Reminiscent of the old days of Hawai‘i when relays of the swiftest runners carried fresh fish to the chiefs, the festival had a 4-mile relay race through Hilo (starting and finishing at Mo‘oheau Park). The relay runners used mullet as ‘batons.’
Another of the early festival activities was a Treasure Hunt. Hunters were to dig up a buried box containing a Kalakaua medallion, redeemable for a cash prize, that was buried in a secret location.
“Samuel Clemens Moke, King Kalakaua’s emissary who pays daily visits to the Tribune Herald” provided cryptic clues on the treasure’s location. These were published in the Hawai‘i Tribune Herald.
In reporting on its 50th anniversary, The Hawaii Tribune Herald noted that, “Andres Baclig, the county bandmaster in 1964, composed a number called the ‘Merry Monarch Festival March.’”

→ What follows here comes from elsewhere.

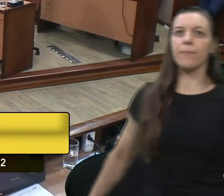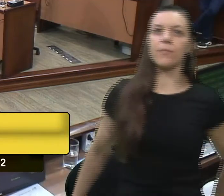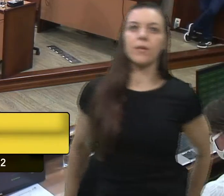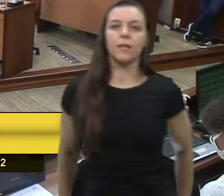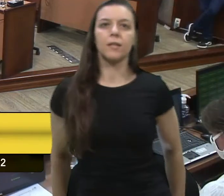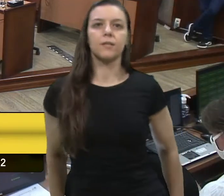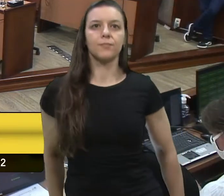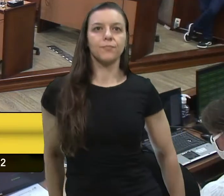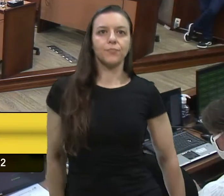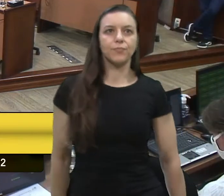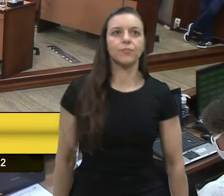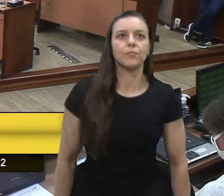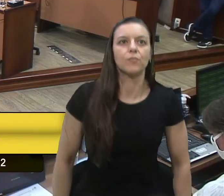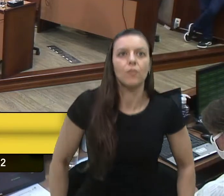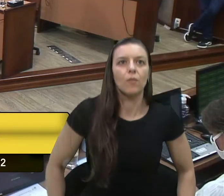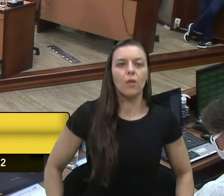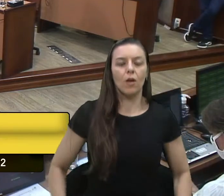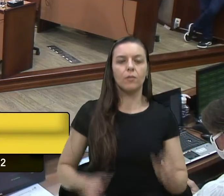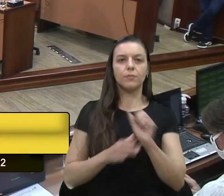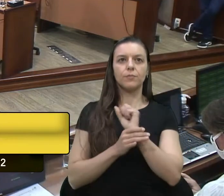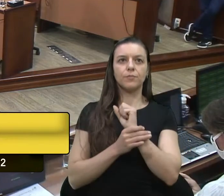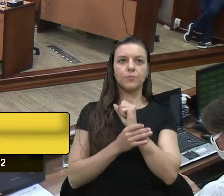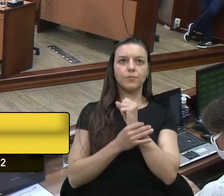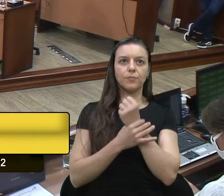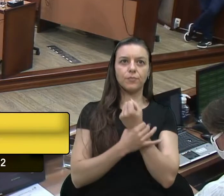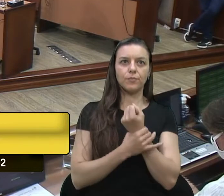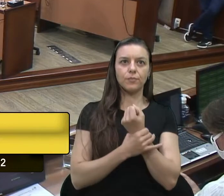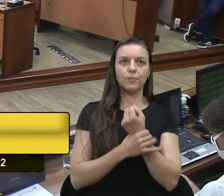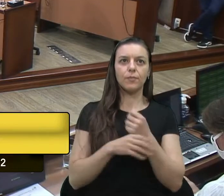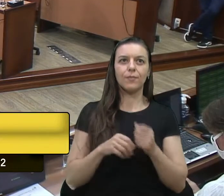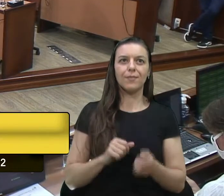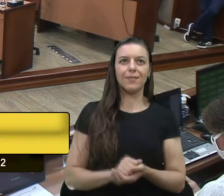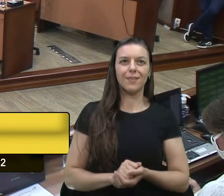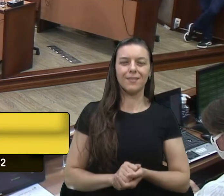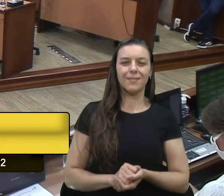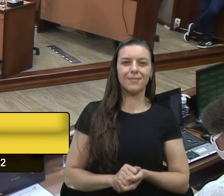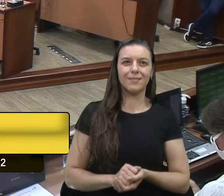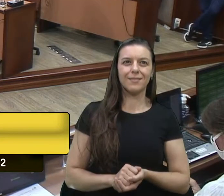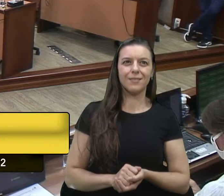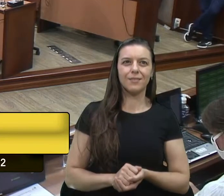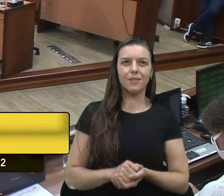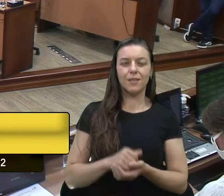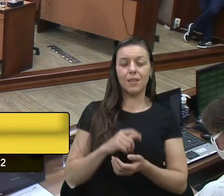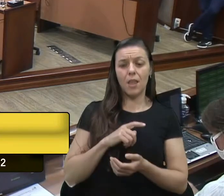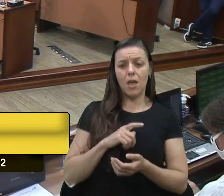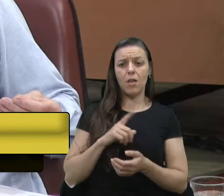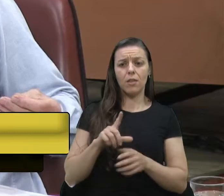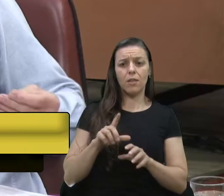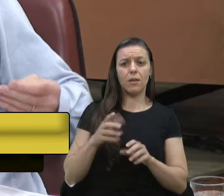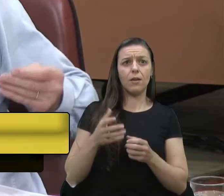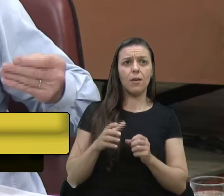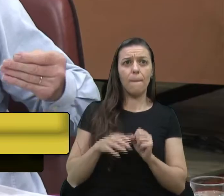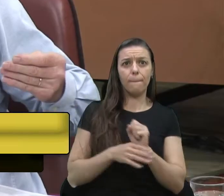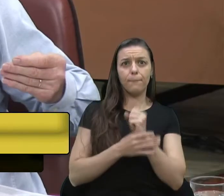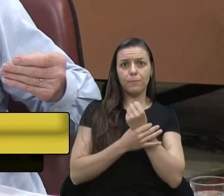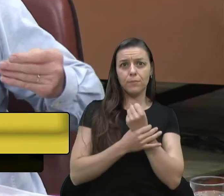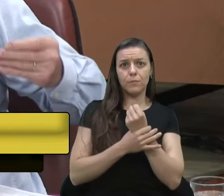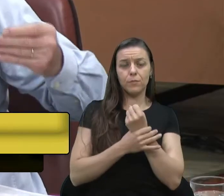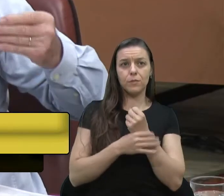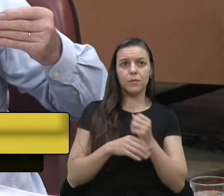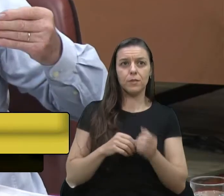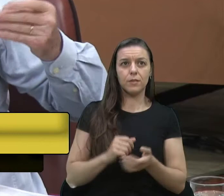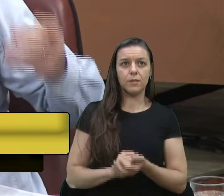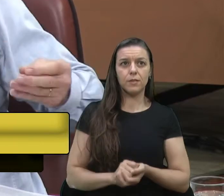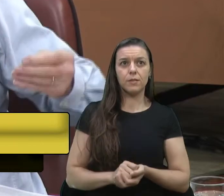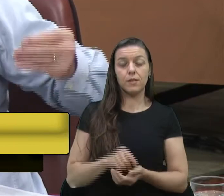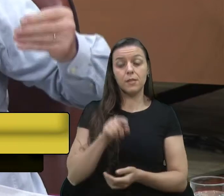ela é importante quase em tudo na vida. Na odontologia, eu sempre defendi a prevenção. Aí, se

“The song, which was received with much acclaim, was presented at the Mooheau Bandstand on April 2, 1964, and it was a spirited number, featuring ‘lots of trombones and baritones.’”
In a report on planning for the 5th annual festival in the Honolulu Advertiser (December 24, 1967), it was reported that, “The largest planning committee ever set up for a Hilo Merry Monarch Festival is at work on the fifth annual festival”.
The ‘Merry’ name was used at least until 1969.
However, the 1977 program for the festival was a bit ambidextrous. The program was titled ‘Merrie Monarch Festival,’ but text on its initial pages, noted, “Hilo’s Merry Monarch Festival is named for Kalakaua who was Hawaii’s Merry Monarch.”
In 1971, the first competitive Merrie Monarch contest took place at the Hilo Civic Auditorium. In 1979 the festival moved to the Edith Kanaka‘ole Tennis Stadium, where it has been held ever since.
In the late-1970s, newspaper reporting noted that performing at Hulihee Palace was the ‘Merry Monarchs Hawaiian Glee Club,’ “the foremost all male Hawaiian language singing group in the Islands (December 12, 1977). A similar concert to celebrate the birthday of “Hawaii’s Merry Monarch, Kalakaua” was held that year at the Waikiki Shell.
Today, the King and Festival are referred to as the ‘Merrie Monarch.’ It is not clear when and why the nickname or the festival name changed from ‘Merry’ to ‘Merrie’. However, the festival remains the premier hula competition.